Un des leitmotivs de l’écriture de Santiago Loza, qui se retrouve également dans son travail cinématographique, est l’intérêt porté à ce qui est de l’ordre du quotidien, ce qui se fait tous les jours, ce qui est banal. Dans un premier sens, est banal ce qui est commun, ordinaire, c’est-à-dire ce que nous partageons tous. Santiago Loza confie à Andrés Gallina : « mes œuvres travaillent sur l’affectif, l’émotionnel, les liens qui se perdent, la solitude, les amoureux, la mort. Ce ne sont pas des thèmes très originaux, ce sont les trois ou quatre thèmes qui nous concernent tous » . Il travaille, avec une certaine forme d’humilité, autour de quelques notions essentielles auxquelles l’on pourrait tout ramener. Cet intérêt pour le quotidien s’inscrit dans le changement du drame moderne depuis le début du XXème siècle qu’identifie Jean-Pierre Sarrazac à partir des dramaturgies de la subjectivité de Ibsen et Strindberg. La vie humaine est désormais évoquée « à travers une série d’associations subjectives et d’actions fragmentaires où l’onirisme prend une large part » et le quotidien devient le point de tension du drame.
Dans un deuxième sens, est banal ce que l’on a cessé de voir la plupart du temps. Or, Santiago Loza porte une attention particulière aux petites choses qui nous entourent et qui construisent ainsi autant la vie que la narration. D’après lui, « les détails sont apparemment triviaux mais ils parlent d’un tout » et lient de cette façon l’écriture au transcendantal . L’infiniment petit renvoie à l’infiniment grand et à ce que l’on ne peut pas totalement parvenir à nommer. Par la valorisation du quotidien, sa recherche artistique participe à la redéfinition de l’idéal de beauté dans l’art. La beauté n’est pas, selon Santiago Loza, définie en termes de contenu, comme un idéal correspondant à une idée d’harmonie et de perfection qui suscite du plaisir.

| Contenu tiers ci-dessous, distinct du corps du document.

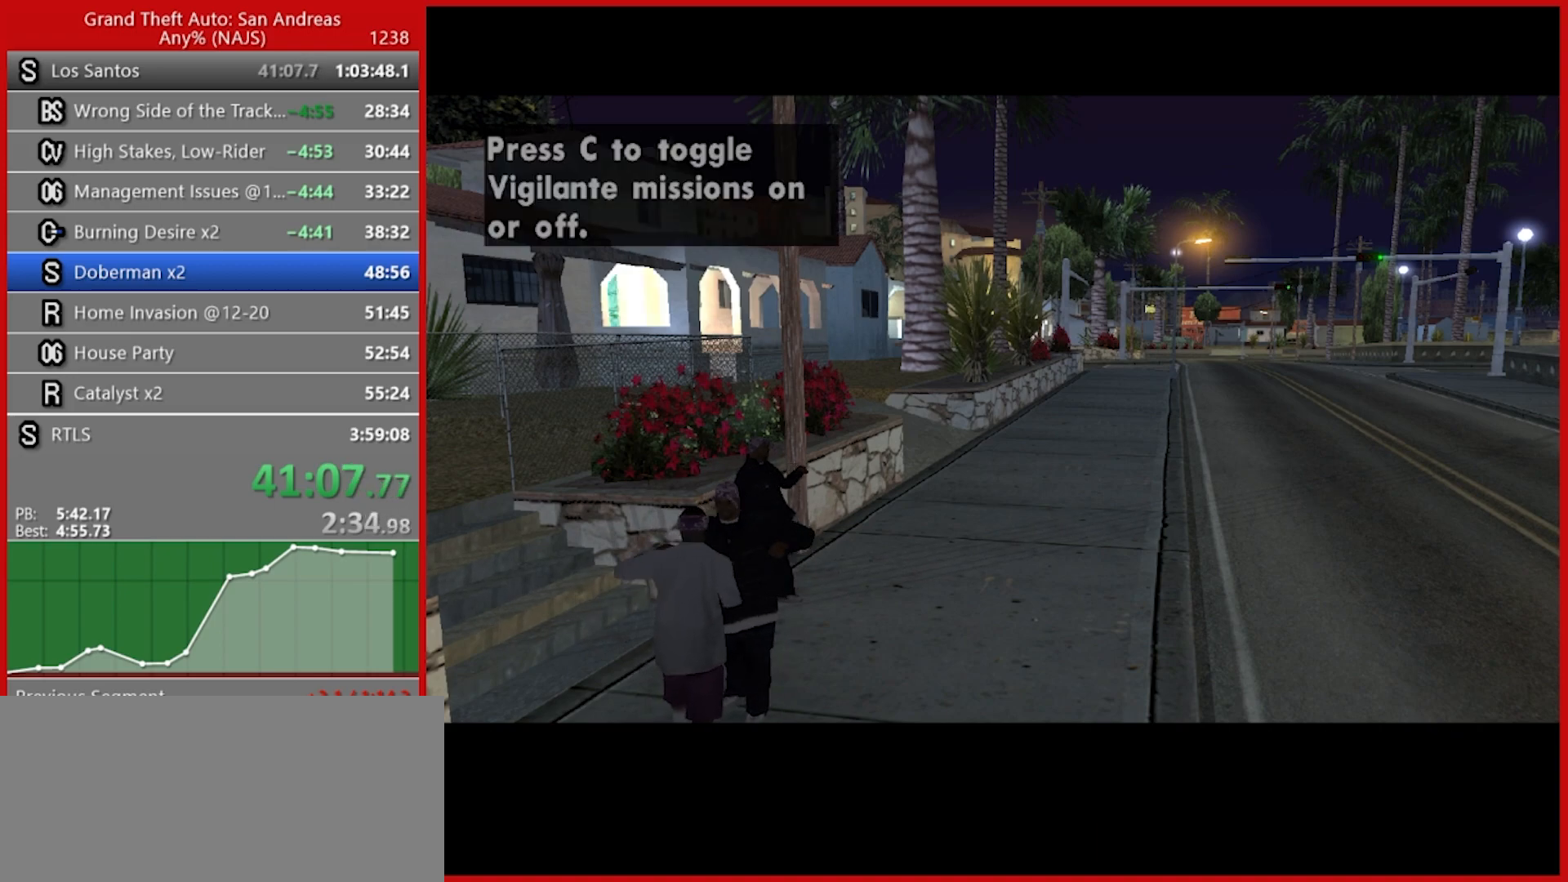
{"keys": [], "mouse": [], "events": []}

Le rapport du traducteur à sa langue

Afin de comprendre le travail de Santiago Loza sur la langue, il convient peut-être d’expliciter le rapport que nous entretenons avec notre propre langue. Ainsi, nous pouvons entendre les paroles de Meschonnic qui dit que « Plus le traducteur s’inscrit comme sujet dans la traduction, plus, paradoxalement, traduire peut continuer le texte » comme une invitation à réfléchir sur ce rapport singulier à la langue qui nous constitue en tant que sujet. C’est le moment de souligner que dans notre cas, le geste de traduire se nourrit du bilinguisme, de ces deux langues, l’espagnol et le français, apprises en même temps, en France, au sein d’une famille d’origine argentine. Le rapport que nous pouvons discerner entre ces langues n’est pas véritablement un rapport de traduction réciproque.
Il est plutôt construit sur la complémentarité des langues sur le plan affectif et en conséquence sur le plan lexical ; le vocabulaire de certains domaines est davantage présent dans une des langues selon qu’il correspond à du vécu en français ou en espagnol. Dans son mémoire sur le rôle des langues maternelle et étrangère sur la scène contemporaine, Marion Stenton souligne que la notion de langue maternelle perd son sens dans les cas de bilinguisme contrairement aux cas de monolinguisme : Nous entretenons un rapport ambivalent à notre langue maternelle : elle est à la fois celle de notre première réalité, de notre évidence et de notre certitude, mais elle est aussi celle qui nous enferme, qui restreint et retient – alors que la langue étrangère introduit le doute, la possibilité de nommer le monde autrement et ainsi la possibilité d’une autre existence du monde.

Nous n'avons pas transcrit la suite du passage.